Saved data entries:

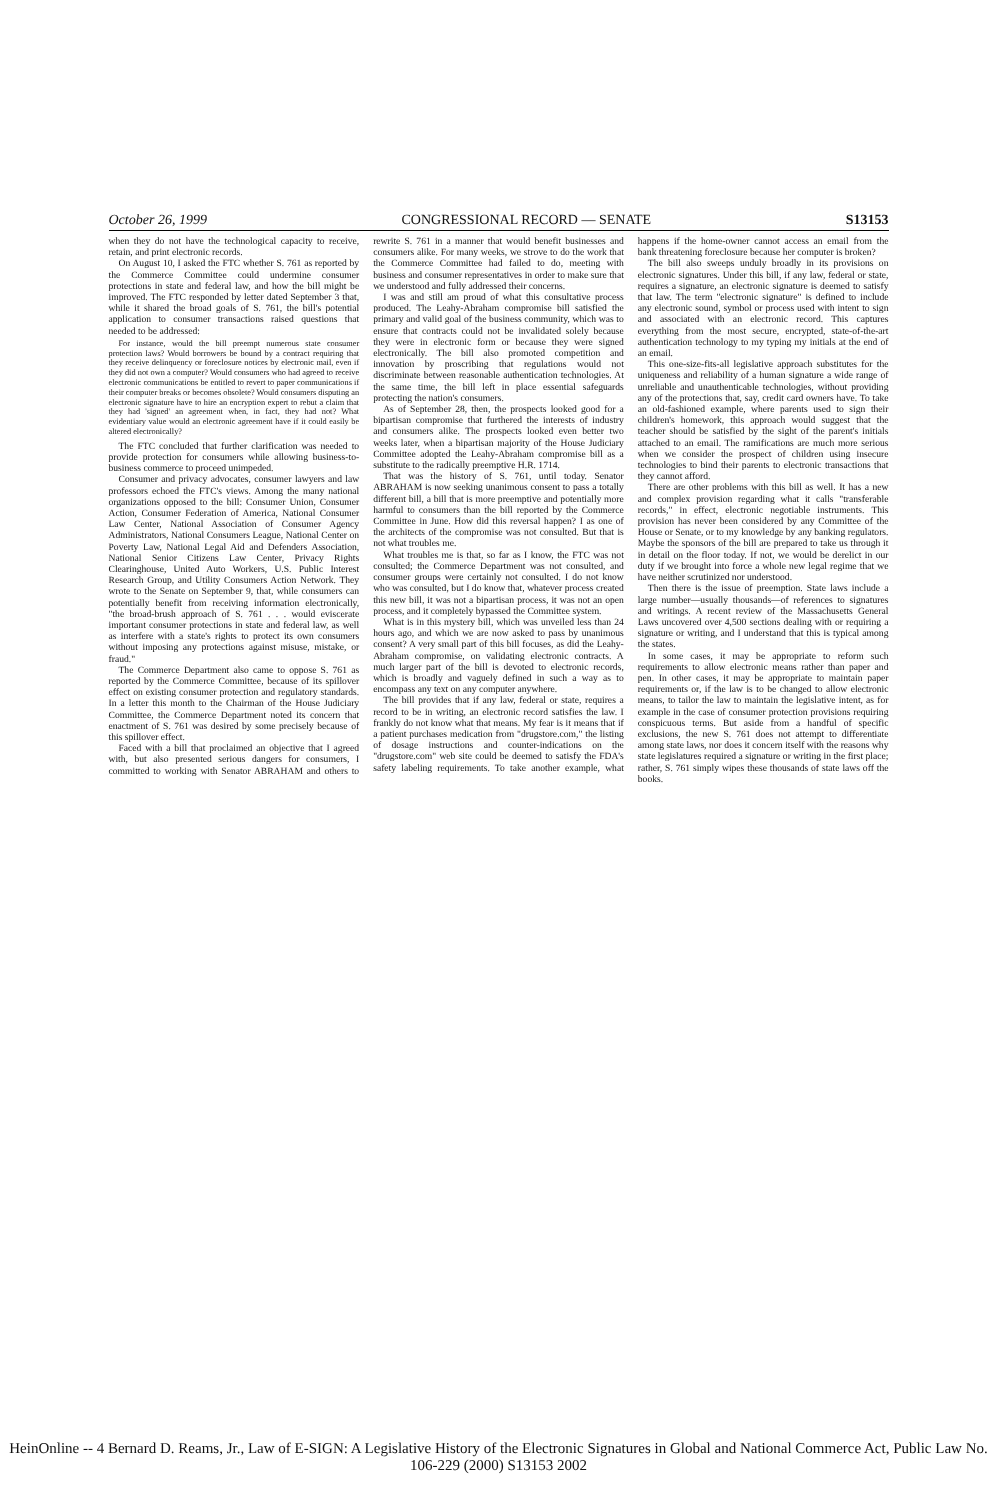October 26, 1999 CONGRESSIONAL RECORD — SENATE S13153
when they do not have the technological capacity to receive, retain, and print electronic records.
On August 10, I asked the FTC whether S. 761 as reported by the Commerce Committee could undermine consumer protections in state and federal law, and how the bill might be improved. The FTC responded by letter dated September 3 that, while it shared the broad goals of S. 761, the bill's potential application to consumer transactions raised questions that needed to be addressed:
For instance, would the bill preempt numerous state consumer protection laws? Would borrowers be bound by a contract requiring that they receive delinquency or foreclosure notices by electronic mail, even if they did not own a computer? Would consumers who had agreed to receive electronic communications be entitled to revert to paper communications if their computer breaks or becomes obsolete? Would consumers disputing an electronic signature have to hire an encryption expert to rebut a claim that they had 'signed' an agreement when, in fact, they had not? What evidentiary value would an electronic agreement have if it could easily be altered electronically?
The FTC concluded that further clarification was needed to provide protection for consumers while allowing business-to-business commerce to proceed unimpeded.
Consumer and privacy advocates, consumer lawyers and law professors echoed the FTC's views. Among the many national organizations opposed to the bill: Consumer Union, Consumer Action, Consumer Federation of America, National Consumer Law Center, National Association of Consumer Agency Administrators, National Consumers League, National Center on Poverty Law, National Legal Aid and Defenders Association, National Senior Citizens Law Center, Privacy Rights Clearinghouse, United Auto Workers, U.S. Public Interest Research Group, and Utility Consumers Action Network. They wrote to the Senate on September 9, that, while consumers can potentially benefit from receiving information electronically, "the broad-brush approach of S. 761 . . . would eviscerate important consumer protections in state and federal law, as well as interfere with a state's rights to protect its own consumers without imposing any protections against misuse, mistake, or fraud."
The Commerce Department also came to oppose S. 761 as reported by the Commerce Committee, because of its spillover effect on existing consumer protection and regulatory standards. In a letter this month to the Chairman of the House Judiciary Committee, the Commerce Department noted its concern that enactment of S. 761 was desired by some precisely because of this spillover effect.
Faced with a bill that proclaimed an objective that I agreed with, but also presented serious dangers for consumers, I committed to working with Senator ABRAHAM and others to rewrite S. 761 in a manner that would benefit businesses and consumers alike. For many weeks, we strove to do the work that the Commerce Committee had failed to do, meeting with business and consumer representatives in order to make sure that we understood and fully addressed their concerns.
I was and still am proud of what this consultative process produced. The Leahy-Abraham compromise bill satisfied the primary and valid goal of the business community, which was to ensure that contracts could not be invalidated solely because they were in electronic form or because they were signed electronically. The bill also promoted competition and innovation by proscribing that regulations would not discriminate between reasonable authentication technologies. At the same time, the bill left in place essential safeguards protecting the nation's consumers.
As of September 28, then, the prospects looked good for a bipartisan compromise that furthered the interests of industry and consumers alike. The prospects looked even better two weeks later, when a bipartisan majority of the House Judiciary Committee adopted the Leahy-Abraham compromise bill as a substitute to the radically preemptive H.R. 1714.
That was the history of S. 761, until today. Senator ABRAHAM is now seeking unanimous consent to pass a totally different bill, a bill that is more preemptive and potentially more harmful to consumers than the bill reported by the Commerce Committee in June. How did this reversal happen? I as one of the architects of the compromise was not consulted. But that is not what troubles me.
What troubles me is that, so far as I know, the FTC was not consulted; the Commerce Department was not consulted, and consumer groups were certainly not consulted. I do not know who was consulted, but I do know that, whatever process created this new bill, it was not a bipartisan process, it was not an open process, and it completely bypassed the Committee system.
What is in this mystery bill, which was unveiled less than 24 hours ago, and which we are now asked to pass by unanimous consent? A very small part of this bill focuses, as did the Leahy-Abraham compromise, on validating electronic contracts. A much larger part of the bill is devoted to electronic records, which is broadly and vaguely defined in such a way as to encompass any text on any computer anywhere.
The bill provides that if any law, federal or state, requires a record to be in writing, an electronic record satisfies the law. I frankly do not know what that means. My fear is it means that if a patient purchases medication from "drugstore.com," the listing of dosage instructions and counter-indications on the "drugstore.com" web site could be deemed to satisfy the FDA's safety labeling requirements. To take another example, what happens if the home-owner cannot access an email from the bank threatening foreclosure because her computer is broken?
The bill also sweeps unduly broadly in its provisions on electronic signatures. Under this bill, if any law, federal or state, requires a signature, an electronic signature is deemed to satisfy that law. The term "electronic signature" is defined to include any electronic sound, symbol or process used with intent to sign and associated with an electronic record. This captures everything from the most secure, encrypted, state-of-the-art authentication technology to my typing my initials at the end of an email.
This one-size-fits-all legislative approach substitutes for the uniqueness and reliability of a human signature a wide range of unreliable and unauthenticable technologies, without providing any of the protections that, say, credit card owners have. To take an old-fashioned example, where parents used to sign their children's homework, this approach would suggest that the teacher should be satisfied by the sight of the parent's initials attached to an email. The ramifications are much more serious when we consider the prospect of children using insecure technologies to bind their parents to electronic transactions that they cannot afford.
There are other problems with this bill as well. It has a new and complex provision regarding what it calls "transferable records," in effect, electronic negotiable instruments. This provision has never been considered by any Committee of the House or Senate, or to my knowledge by any banking regulators. Maybe the sponsors of the bill are prepared to take us through it in detail on the floor today. If not, we would be derelict in our duty if we brought into force a whole new legal regime that we have neither scrutinized nor understood.
Then there is the issue of preemption. State laws include a large number—usually thousands—of references to signatures and writings. A recent review of the Massachusetts General Laws uncovered over 4,500 sections dealing with or requiring a signature or writing, and I understand that this is typical among the states.
In some cases, it may be appropriate to reform such requirements to allow electronic means rather than paper and pen. In other cases, it may be appropriate to maintain paper requirements or, if the law is to be changed to allow electronic means, to tailor the law to maintain the legislative intent, as for example in the case of consumer protection provisions requiring conspicuous terms. But aside from a handful of specific exclusions, the new S. 761 does not attempt to differentiate among state laws, nor does it concern itself with the reasons why state legislatures required a signature or writing in the first place; rather, S. 761 simply wipes these thousands of state laws off the books.
HeinOnline -- 4 Bernard D. Reams, Jr., Law of E-SIGN: A Legislative History of the Electronic Signatures in Global and National Commerce Act, Public Law No. 106-229 (2000) S13153 2002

**WORK TASK**
Beginning with the line that has "I was and still" and ending with the line that has "What troubles me is", set down the lines above exactly and include no others.

**RESPONSE TO THE TASK**
I was and still am proud of what this consultative process produced. The Leahy-Abraham compromise bill satisfied the primary and valid goal of the business community, which was to ensure that contracts could not be invalidated solely because they were in electronic form or because they were signed electronically. The bill also promoted competition and innovation by proscribing that regulations would not discriminate between reasonable authentication technologies. At the same time, the bill left in place essential safeguards protecting the nation's consumers.
As of September 28, then, the prospects looked good for a bipartisan compromise that furthered the interests of industry and consumers alike. The prospects looked even better two weeks later, when a bipartisan majority of the House Judiciary Committee adopted the Leahy-Abraham compromise bill as a substitute to the radically preemptive H.R. 1714.
That was the history of S. 761, until today. Senator ABRAHAM is now seeking unanimous consent to pass a totally different bill, a bill that is more preemptive and potentially more harmful to consumers than the bill reported by the Commerce Committee in June. How did this reversal happen? I as one of the architects of the compromise was not consulted. But that is not what troubles me.
What troubles me is that, so far as I know, the FTC was not consulted; the Commerce Department was not consulted, and consumer groups were certainly not consulted. I do not know who was consulted, but I do know that, whatever process created this new bill, it was not a bipartisan process, it was not an open process, and it completely bypassed the Committee system.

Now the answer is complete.